Para mí no hay nada que celebrar este 18-O. No voy a participar en ningún carnaval. Lo de hoy lo siento más bien como un funeral.
Yo –imagino que lo sospechaban– soy de esas personas a las que les da por hacer chistes en los funerales.
No es que yo sea irrespetuoso o sádico, o necrófilo. Sería absurdo.
Creo que esos arranques de hilaridad que me vienen en los sepelios ocurren como un acto reflejo para sublimar una experiencia traumática que tuve en un funeral siendo niño.
Mi padre me pidió que lo acompañara al entierro de un exjefe suyo. Cuando entramos a la iglesia yo preferí quedarme atrás, en un rincón, mientras él iba a saludar a los familiares. Ahí estaba yo, solo, cuando un anciano se me acercó, me dio unas palmadas en la espalda y me dijo algo así como “bendita juventud, aprovéchala, porque la vida se pasa volando y uno se arrepiente después de no haber buscado la felicidad”. Luego lo perdí de vista cuando se fue caminando con dirección al féretro. Al terminar la misa, mi padre me dijo que lo acompañara a rendirle respetos al difunto. Cuando estábamos al lado miré dentro de la urna y ¡vi al mismo anciano que me había hablado antes!
No pude dormir en dos noches. Al verme angustiado y mudo, mi padre me insistió en que le confesara lo que me ocurría. Con vergüenza, le conté la razón de mis desvelos y comenzó a reírse con ganas. Es que el muerto tenía un hermano gemelo.
Porque, ¿quién llevaría flores a su propio funeral, como dice la canción de la cantante Cami?
Nuestra democracia quedó malherida el 18 de octubre de 2019. Demasiadas autoridades validaron la violencia que estalló ese día como una fórmula válida para resolver controversias de nuestra vida en común.
Demasiadas personas comunes y corrientes hicieron lo mismo. Celebraron la violencia.
Después los dirigentes políticos acordaron que para terminar con la violencia se iniciaría un proceso para escribir una nueva Constitución para el país.

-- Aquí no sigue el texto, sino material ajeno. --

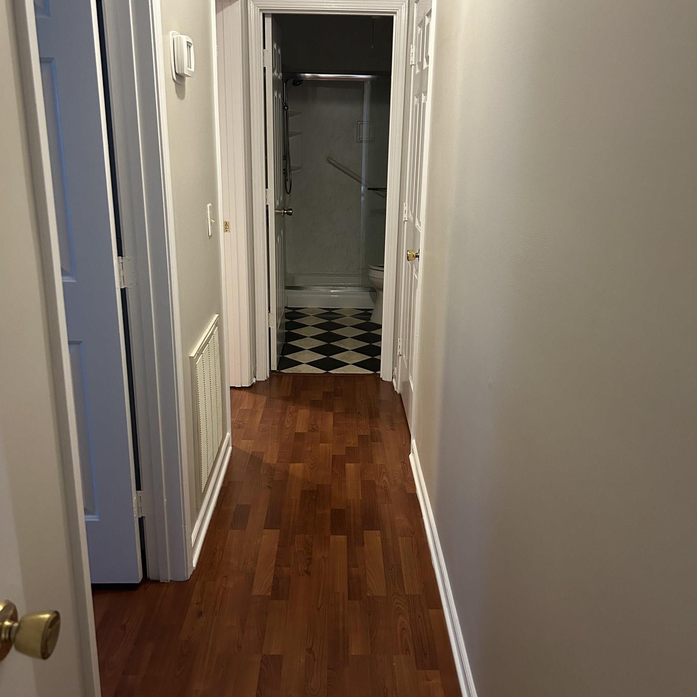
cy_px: 339
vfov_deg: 52.5
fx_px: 706
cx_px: 350
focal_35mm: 31
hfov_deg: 52.5
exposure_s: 1/40
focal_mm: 5.7
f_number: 1.5
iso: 400
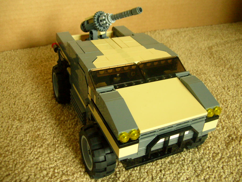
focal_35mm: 36
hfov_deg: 51.4
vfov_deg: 39.7
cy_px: 91
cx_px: 121
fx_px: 252
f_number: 2.7
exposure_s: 1/39
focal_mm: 6
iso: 200
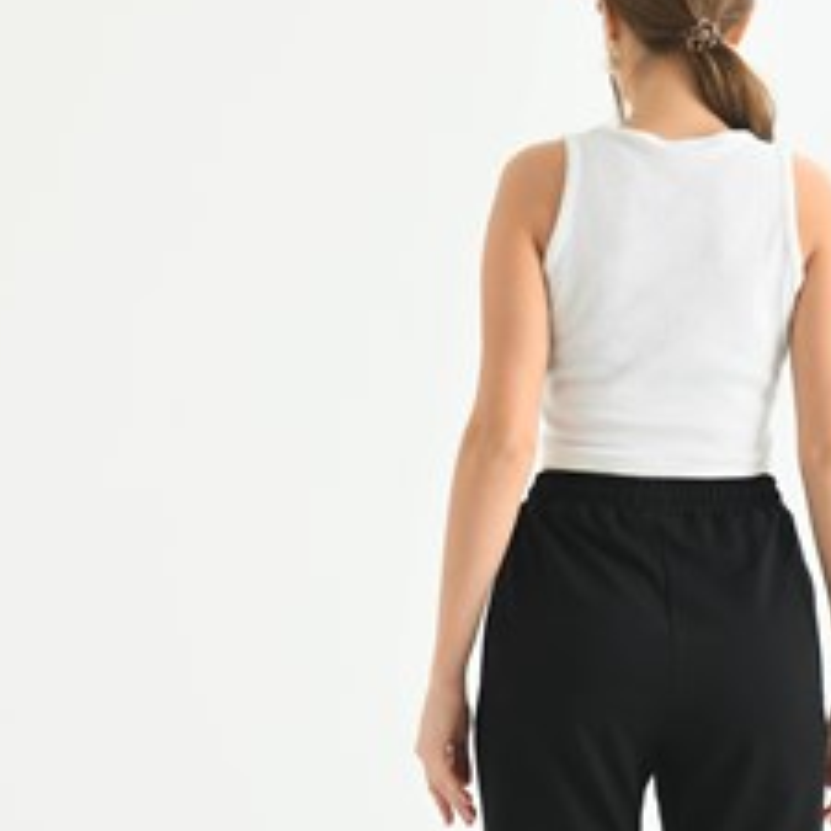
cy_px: 713
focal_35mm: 112
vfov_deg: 15.4
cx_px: 598
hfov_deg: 15.5
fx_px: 3042
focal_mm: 52
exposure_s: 1/125
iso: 160
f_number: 5.6
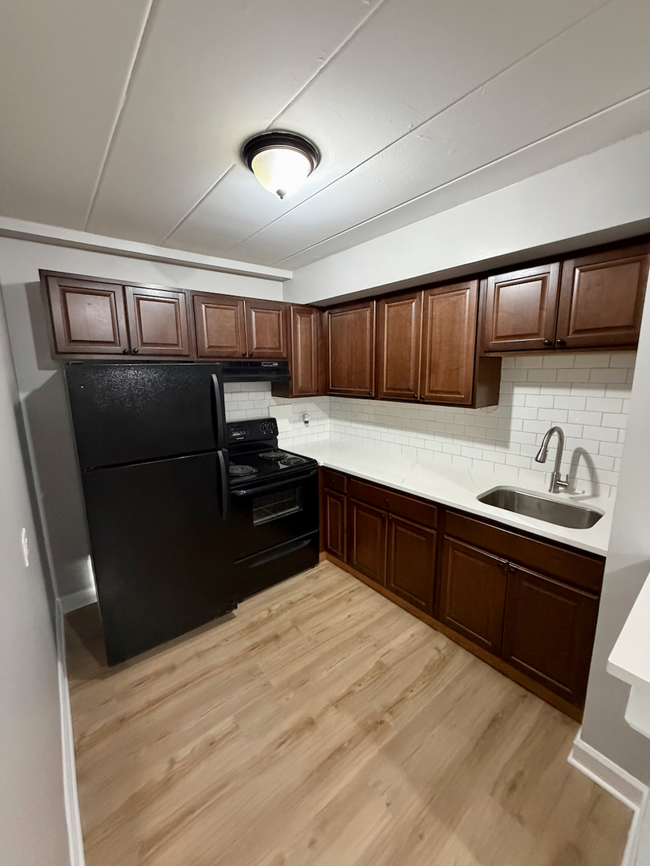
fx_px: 351
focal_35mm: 14
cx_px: 325
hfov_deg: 85.7
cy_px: 433
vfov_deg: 102.1
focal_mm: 2.22
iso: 640
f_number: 2.2
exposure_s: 1/60
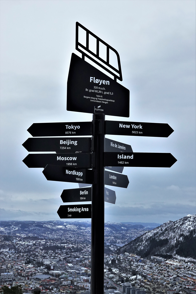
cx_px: 98
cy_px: 147
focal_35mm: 56
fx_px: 457
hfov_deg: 24.2
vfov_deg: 35.6
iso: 400
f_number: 8
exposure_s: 1/200
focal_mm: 20.49
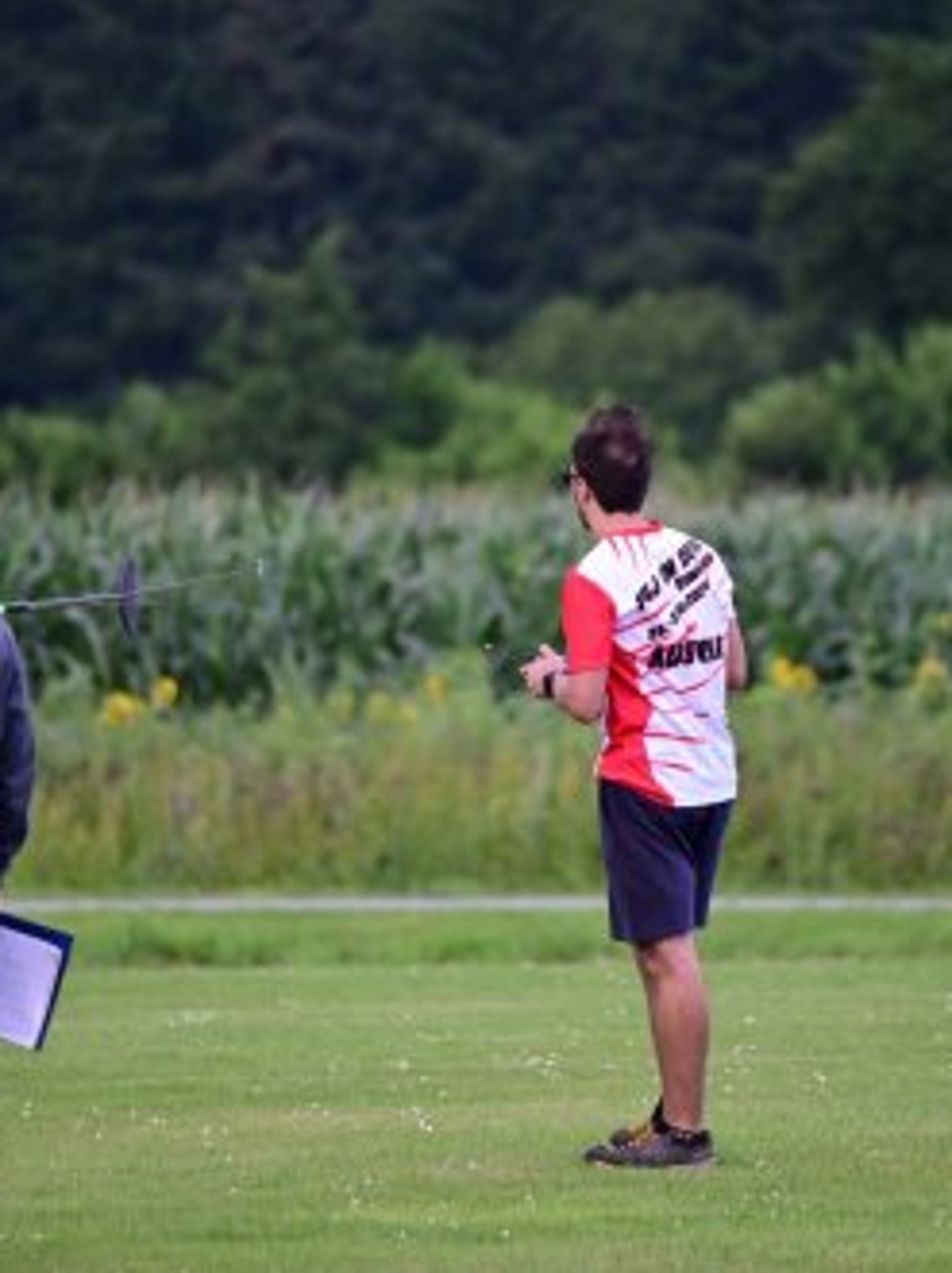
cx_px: 511
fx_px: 21296
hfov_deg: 2.6
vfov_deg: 3.4
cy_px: 636
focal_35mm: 580
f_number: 6.3
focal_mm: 400
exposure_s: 1/1600
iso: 1600
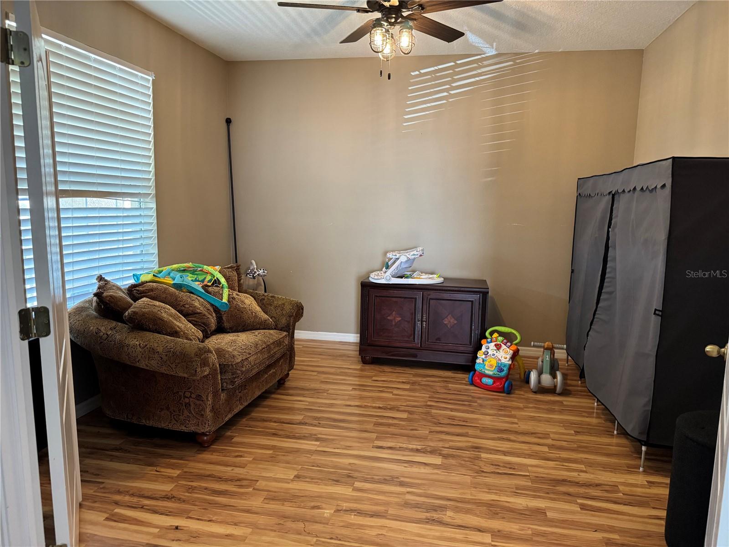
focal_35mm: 24
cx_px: 364
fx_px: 505
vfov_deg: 56.8
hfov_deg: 71.6
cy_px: 274
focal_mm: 6.76
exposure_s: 1/60
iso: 400
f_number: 1.78
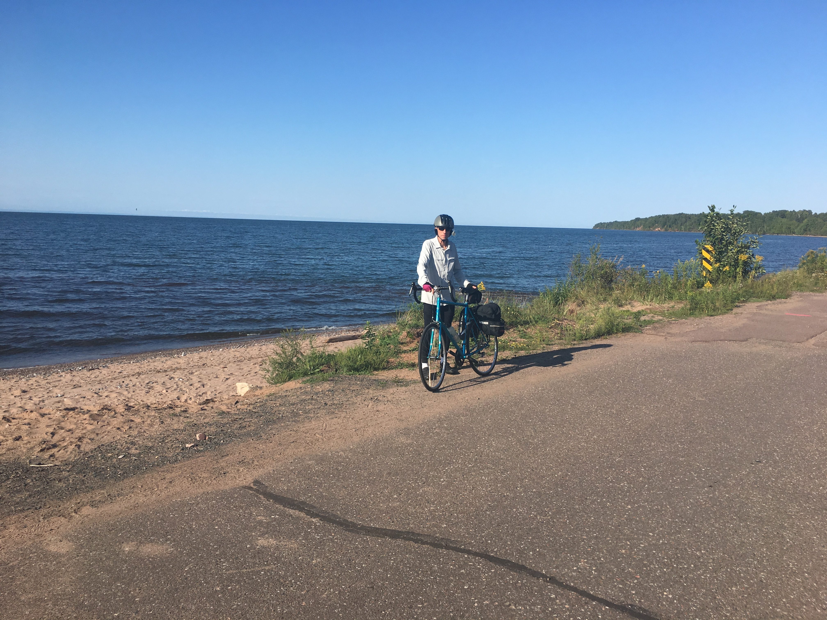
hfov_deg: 61.7
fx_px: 693
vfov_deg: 48.2
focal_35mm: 29
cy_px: 310
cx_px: 414
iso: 25
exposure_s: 1/1789
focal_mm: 4.15
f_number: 2.2
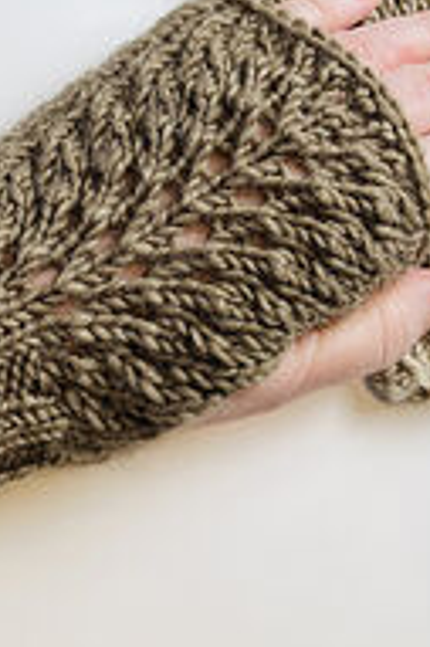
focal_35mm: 61
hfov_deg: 21.8
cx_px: 68
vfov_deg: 31.9
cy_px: 119
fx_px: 1095
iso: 25
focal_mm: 3.99
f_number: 1.8
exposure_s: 1/100
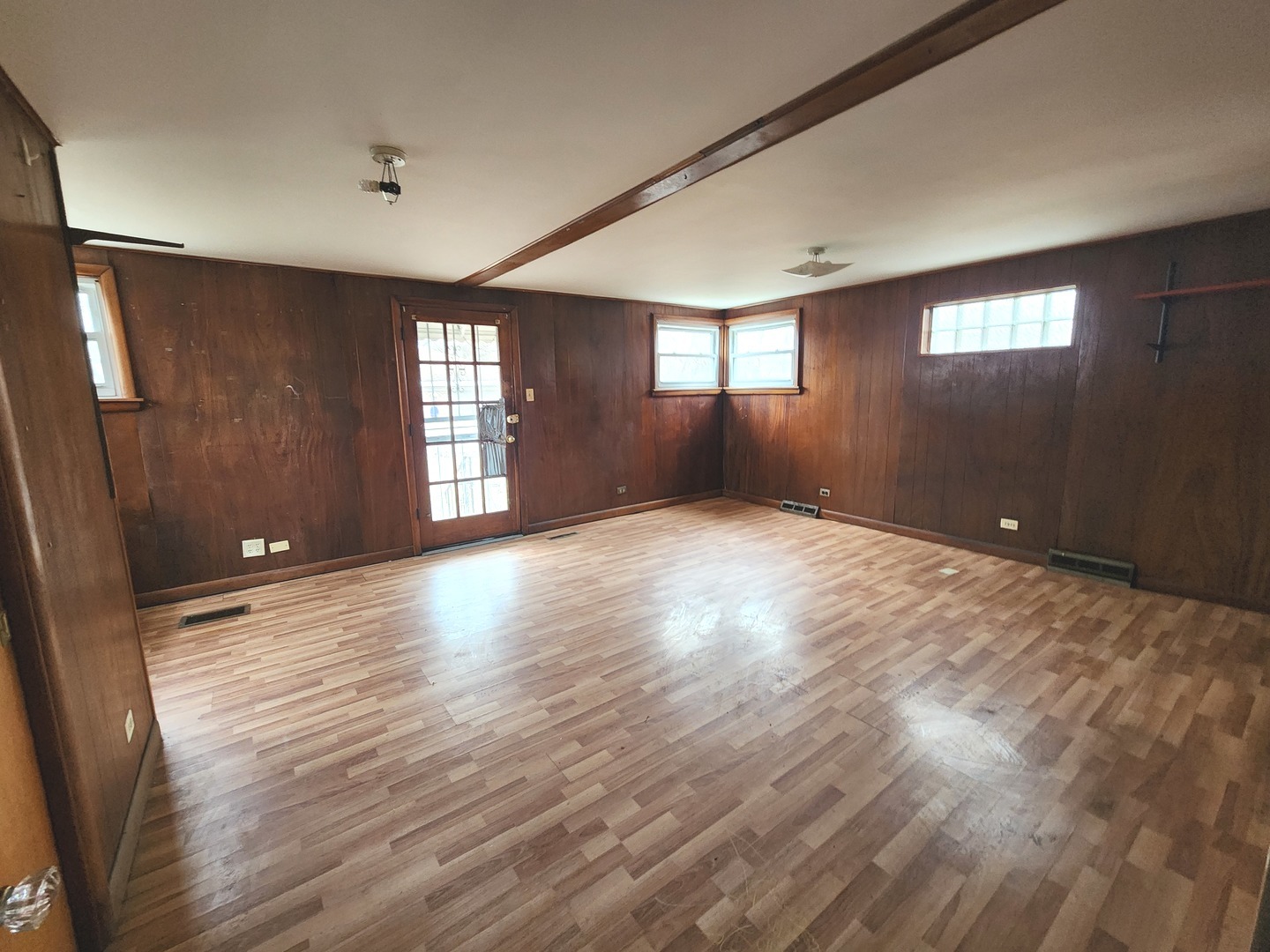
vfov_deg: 89.9
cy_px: 476
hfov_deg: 106.2
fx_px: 477
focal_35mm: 13
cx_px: 635
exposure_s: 1/30
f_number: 2.2
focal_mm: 2.2
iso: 400
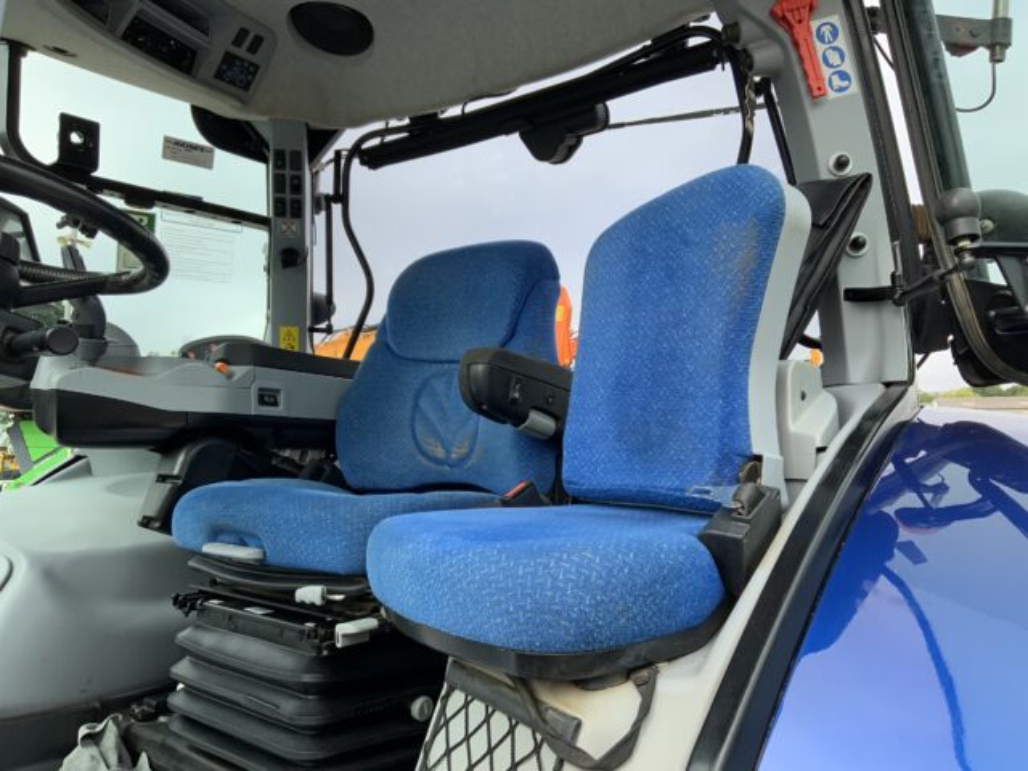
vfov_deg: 48.2
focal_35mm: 29
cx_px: 514
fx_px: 861
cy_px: 386
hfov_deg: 61.7
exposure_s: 1/457
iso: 16
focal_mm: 3
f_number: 1.8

Pero la violencia no se terminó.
Fue el coronavirus, como bizarro artista invitado, quien trajo de vuelta la paz a nuestras ciudades. Pero era algo parecido a la paz de los cementerios, sustentada en el miedo a la muerte.
Y ahora que el coronavirus parece debilitado, resurge la violencia.
La violencia es el antónimo de la democracia. La democracia existe como la mejor fórmula para vivir en comunidad y resolver nuestras diferencias sin irnos a las manos o terminar a cuchilladas o a balazos.
Los que insisten en usar (o avalar) la violencia para resolver las diferencias propias de nuestra vida en comunidad son los verdugos de la democracia.
Si hoy regresa la violencia que vimos hace exactamente un año, le estaremos clavando otro puñal a la democracia.
Y todo esto terminará en funeral. Y el problema es que la democracia no tiene una hermana gemela, como en el episodio que me traumó en la infancia. Si la matamos, será el fin del país como lo conocemos.
Tendremos paz, pero esa otra paz… la paz de la frase “Que-descanse-en-paz”.